The above is a selection of areas that are crying out for innovation. I’m sure there are more. Let me know what I’ve missed.
Thought provoking as always Casey. 🙂
**Scale**
I disagree that these little networks necessarily NEED to be connected up in order to access Low Carbon heat. Moving from 1 house to 10-100 houses gets you well into electrically driven heat pump territory. With appropriate (low temperature) heat network design these can already outperform gas boilers and will continue to do so as the grid decarbonises. The benefit of moving from 100 to 1,000-10,000 houses is technically much smaller, and practically will get you into the joyous territory of legals and public streetwroks.
Rather than deploy 19502-1970s soviet infrastructure under our streets, why not jump a generation by deploying enormous electrical distribution capacity (and data connections) and skip straight to the 2050s heat pump setup? Electricity travels far better than heat anyhow, so it’s technically a lot easier to have your multiple generators. 😉
**Monopolies**
I disagree that monopolies within a heat network are necessarily a problem. Competition with electricity and gas already sets very limits to retail charges – provided that the terms of the consumer contract are fair – i.e. you are free to leave the heat network.
ACTUAL competition between alternative technologies (individual gas/lpg/oil/coal/wood vs individual electric vs individual solar and passive house vs heat network) is vastly preferable to PSEUDO competition designed to appease misled consumers that we see in the electricity/gas space. (you have one electricity supply to your house and can choose just how much extra you want to pay via different retail tariffs)
**Pipes**
On pipes I’m happy to be in complete agreement. The issue goes further too. It isn’t an offence to tamper with heat interface units or heat meters in the UK, which is a pain in the backside for a network operator. There’s no right of access either, even in an emergency, which is something of a challenge for the people operating critical energy infrastructure. Perhaps the most amusing once is that it isn’t an offence to steal heat. It’s not legally* possible either.Unlike electricity, which can be abstracted, the laws haven’t caught up with this wee wrinkle.
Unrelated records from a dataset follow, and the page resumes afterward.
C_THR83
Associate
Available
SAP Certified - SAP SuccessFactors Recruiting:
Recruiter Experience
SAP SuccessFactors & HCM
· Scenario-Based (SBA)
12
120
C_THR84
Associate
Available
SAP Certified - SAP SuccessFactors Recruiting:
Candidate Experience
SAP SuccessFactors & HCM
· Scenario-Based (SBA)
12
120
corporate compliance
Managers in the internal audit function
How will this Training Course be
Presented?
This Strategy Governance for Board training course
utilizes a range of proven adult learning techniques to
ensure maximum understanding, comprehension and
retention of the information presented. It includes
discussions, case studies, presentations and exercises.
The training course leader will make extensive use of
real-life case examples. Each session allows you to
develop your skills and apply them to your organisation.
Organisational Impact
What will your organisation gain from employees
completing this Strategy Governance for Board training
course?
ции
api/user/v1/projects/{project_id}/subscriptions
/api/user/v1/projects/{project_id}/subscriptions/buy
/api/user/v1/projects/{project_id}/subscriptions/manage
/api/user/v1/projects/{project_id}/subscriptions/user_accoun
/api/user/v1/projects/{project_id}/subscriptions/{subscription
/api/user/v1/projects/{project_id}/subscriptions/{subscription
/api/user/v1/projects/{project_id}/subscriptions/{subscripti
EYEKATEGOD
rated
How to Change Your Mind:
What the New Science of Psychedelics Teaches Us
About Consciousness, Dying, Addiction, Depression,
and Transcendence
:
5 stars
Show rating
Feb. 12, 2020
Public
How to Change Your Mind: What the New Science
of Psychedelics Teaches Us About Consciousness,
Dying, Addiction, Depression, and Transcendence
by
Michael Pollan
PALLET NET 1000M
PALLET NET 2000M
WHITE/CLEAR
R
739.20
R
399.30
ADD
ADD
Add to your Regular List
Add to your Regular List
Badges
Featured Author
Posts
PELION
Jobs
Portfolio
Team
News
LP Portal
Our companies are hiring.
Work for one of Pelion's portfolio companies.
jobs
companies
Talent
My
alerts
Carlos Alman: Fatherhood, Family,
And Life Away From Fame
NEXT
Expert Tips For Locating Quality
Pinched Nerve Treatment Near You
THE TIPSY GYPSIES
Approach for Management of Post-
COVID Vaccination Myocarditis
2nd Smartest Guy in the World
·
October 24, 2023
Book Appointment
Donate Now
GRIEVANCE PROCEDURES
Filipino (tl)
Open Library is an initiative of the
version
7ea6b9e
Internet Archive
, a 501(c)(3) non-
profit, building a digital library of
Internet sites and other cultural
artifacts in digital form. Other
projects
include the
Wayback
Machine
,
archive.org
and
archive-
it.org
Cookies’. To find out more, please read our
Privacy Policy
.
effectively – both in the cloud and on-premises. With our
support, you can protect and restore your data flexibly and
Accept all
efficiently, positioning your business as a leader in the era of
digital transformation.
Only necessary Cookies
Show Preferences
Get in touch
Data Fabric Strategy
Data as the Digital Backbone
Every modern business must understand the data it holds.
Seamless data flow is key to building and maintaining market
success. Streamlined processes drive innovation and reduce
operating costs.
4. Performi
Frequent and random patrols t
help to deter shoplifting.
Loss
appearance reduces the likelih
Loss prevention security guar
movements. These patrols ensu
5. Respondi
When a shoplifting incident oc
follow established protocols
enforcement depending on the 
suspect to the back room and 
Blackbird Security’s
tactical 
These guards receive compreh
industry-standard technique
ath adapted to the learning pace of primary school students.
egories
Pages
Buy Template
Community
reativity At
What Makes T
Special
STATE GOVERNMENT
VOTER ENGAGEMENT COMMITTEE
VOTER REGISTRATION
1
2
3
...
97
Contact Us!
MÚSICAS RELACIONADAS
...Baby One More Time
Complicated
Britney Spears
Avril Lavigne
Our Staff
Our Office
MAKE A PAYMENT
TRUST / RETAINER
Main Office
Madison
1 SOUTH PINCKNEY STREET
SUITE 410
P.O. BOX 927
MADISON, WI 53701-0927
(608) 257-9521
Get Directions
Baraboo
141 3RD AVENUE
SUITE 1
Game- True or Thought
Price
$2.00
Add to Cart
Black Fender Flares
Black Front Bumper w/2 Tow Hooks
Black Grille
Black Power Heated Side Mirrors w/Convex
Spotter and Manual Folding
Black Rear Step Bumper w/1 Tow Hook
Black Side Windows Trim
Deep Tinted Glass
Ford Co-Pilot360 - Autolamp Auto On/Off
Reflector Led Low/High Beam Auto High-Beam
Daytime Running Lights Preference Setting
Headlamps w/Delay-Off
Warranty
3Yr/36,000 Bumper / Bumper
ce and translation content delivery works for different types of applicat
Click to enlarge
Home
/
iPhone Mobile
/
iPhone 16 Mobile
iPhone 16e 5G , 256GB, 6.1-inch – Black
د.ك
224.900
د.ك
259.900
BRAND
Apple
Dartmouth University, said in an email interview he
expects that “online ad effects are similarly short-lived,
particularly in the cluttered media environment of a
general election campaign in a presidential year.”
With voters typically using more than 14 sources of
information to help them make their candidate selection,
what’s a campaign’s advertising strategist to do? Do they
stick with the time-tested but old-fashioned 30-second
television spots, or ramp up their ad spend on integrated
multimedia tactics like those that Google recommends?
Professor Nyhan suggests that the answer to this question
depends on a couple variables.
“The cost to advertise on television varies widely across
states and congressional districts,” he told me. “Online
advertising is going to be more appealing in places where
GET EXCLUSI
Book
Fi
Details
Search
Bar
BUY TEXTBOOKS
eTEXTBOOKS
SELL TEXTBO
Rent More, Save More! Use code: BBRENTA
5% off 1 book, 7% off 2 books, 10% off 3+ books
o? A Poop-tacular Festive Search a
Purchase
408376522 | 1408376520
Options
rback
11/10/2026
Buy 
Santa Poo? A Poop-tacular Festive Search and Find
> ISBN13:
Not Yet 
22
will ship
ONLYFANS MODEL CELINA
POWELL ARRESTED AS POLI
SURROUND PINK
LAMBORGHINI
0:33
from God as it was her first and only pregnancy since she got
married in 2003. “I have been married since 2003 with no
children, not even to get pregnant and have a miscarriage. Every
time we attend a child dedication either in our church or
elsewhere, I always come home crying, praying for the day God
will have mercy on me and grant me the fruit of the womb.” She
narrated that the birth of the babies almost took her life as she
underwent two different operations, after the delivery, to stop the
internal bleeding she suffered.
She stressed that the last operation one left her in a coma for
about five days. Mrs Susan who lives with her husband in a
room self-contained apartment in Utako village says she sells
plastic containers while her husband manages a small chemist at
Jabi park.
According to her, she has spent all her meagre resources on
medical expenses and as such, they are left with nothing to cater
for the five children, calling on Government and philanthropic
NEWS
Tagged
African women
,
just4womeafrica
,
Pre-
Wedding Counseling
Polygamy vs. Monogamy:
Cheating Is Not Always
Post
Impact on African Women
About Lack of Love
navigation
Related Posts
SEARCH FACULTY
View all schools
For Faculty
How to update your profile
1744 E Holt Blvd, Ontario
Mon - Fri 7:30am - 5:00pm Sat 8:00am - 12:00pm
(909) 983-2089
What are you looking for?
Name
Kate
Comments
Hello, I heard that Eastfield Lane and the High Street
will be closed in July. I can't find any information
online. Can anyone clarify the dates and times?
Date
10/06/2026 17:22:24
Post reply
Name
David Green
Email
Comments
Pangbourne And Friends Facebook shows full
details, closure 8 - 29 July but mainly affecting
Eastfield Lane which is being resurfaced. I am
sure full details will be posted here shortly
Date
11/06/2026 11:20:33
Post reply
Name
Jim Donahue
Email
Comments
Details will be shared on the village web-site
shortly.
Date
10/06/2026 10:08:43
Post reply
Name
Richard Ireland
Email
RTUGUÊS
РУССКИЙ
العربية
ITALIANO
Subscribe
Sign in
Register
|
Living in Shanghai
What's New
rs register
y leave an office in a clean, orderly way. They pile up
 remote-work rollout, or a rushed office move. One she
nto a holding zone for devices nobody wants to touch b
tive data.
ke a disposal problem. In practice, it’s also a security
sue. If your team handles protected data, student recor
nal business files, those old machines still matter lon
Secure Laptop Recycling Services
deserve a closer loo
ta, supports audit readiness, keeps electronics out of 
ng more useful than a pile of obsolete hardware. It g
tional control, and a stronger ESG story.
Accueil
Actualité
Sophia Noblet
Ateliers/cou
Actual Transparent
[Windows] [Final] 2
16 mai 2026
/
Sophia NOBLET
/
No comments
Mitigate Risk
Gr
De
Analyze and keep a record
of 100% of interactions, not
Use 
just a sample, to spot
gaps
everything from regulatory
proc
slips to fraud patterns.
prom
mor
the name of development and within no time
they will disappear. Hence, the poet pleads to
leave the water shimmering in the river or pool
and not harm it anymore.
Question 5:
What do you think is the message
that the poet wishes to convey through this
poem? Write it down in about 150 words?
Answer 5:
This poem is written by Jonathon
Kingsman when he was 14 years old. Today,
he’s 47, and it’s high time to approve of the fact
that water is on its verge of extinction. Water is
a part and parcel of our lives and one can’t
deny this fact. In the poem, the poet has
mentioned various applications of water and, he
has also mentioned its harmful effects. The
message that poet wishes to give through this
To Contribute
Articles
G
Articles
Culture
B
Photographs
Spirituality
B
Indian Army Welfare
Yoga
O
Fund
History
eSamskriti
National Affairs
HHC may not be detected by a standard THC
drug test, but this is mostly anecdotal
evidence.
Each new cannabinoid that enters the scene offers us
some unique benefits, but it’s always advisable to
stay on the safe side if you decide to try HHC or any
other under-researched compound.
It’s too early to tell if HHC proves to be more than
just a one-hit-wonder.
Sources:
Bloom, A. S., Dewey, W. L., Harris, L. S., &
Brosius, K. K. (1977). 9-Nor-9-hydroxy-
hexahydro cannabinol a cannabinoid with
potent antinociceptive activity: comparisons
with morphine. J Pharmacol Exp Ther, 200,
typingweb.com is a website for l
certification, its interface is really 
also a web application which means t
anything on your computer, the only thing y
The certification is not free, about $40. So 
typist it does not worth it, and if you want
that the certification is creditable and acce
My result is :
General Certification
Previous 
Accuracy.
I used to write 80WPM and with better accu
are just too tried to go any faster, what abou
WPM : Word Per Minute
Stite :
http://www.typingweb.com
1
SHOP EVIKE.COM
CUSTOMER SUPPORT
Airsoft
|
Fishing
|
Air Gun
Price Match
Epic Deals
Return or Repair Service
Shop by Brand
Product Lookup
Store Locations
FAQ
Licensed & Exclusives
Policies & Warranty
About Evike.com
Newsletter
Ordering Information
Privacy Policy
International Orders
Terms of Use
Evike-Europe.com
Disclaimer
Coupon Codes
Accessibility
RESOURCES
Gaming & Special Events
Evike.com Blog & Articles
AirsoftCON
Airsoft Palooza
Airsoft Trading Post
*this is from discussions with lawyers whom I’ve either asked if they’re capable of writing a real contract between ESCo and consumer, of whom I’ve bought beers for. I’m not legally qualified and that isn’t legal advice. Don’t sue me if you suck all the heat out of the ground/heat network and get sued by your neighbour/heat network operator. You won’t go to prison though. Probably.
Whilst we’re at it, could we please have some template, open-source, contracts between ESCos and consumers please? This is one of the largest barriers to community groups going in on communal heat. The “Great, now how do I actually buy this?” question.
**Risk**
On operational risk I’m again in complete agreement. Traditional players pass all operational risk onto the freeholder and/or consumer. Precious few will set what they consider to be a “fair” tariff then take responsibility for designing and operating a network to deliver it. (though some big names will)
COHEAT have done the Energy Performance Guarantee* from the outset and will continue to do so, that balance sheet is some way off! 😉
I see an insurance-backed guarantee as an interim step. If you’ve got enough data on how your standard product operates then you can persuade a larger entity with a balance sheet to stand by you in exchange for a premium. You need that data first though. 🙂
*Actually a tale of four parts. (1) we guarantee to beat an individual gas combi boiler on CO2 output, (2) we guarantee to beat an individual gas combi boiler on lifecycle cost over 30 years (a lifetime in mortgage terms), (3) we will review that choice of benchmark heating solution every 5 or 15 years (you choose), and (4) we’ll agree up front the early termination and end-of-contract terms. No technology is the final solution so getting those pre-nuptials right is important.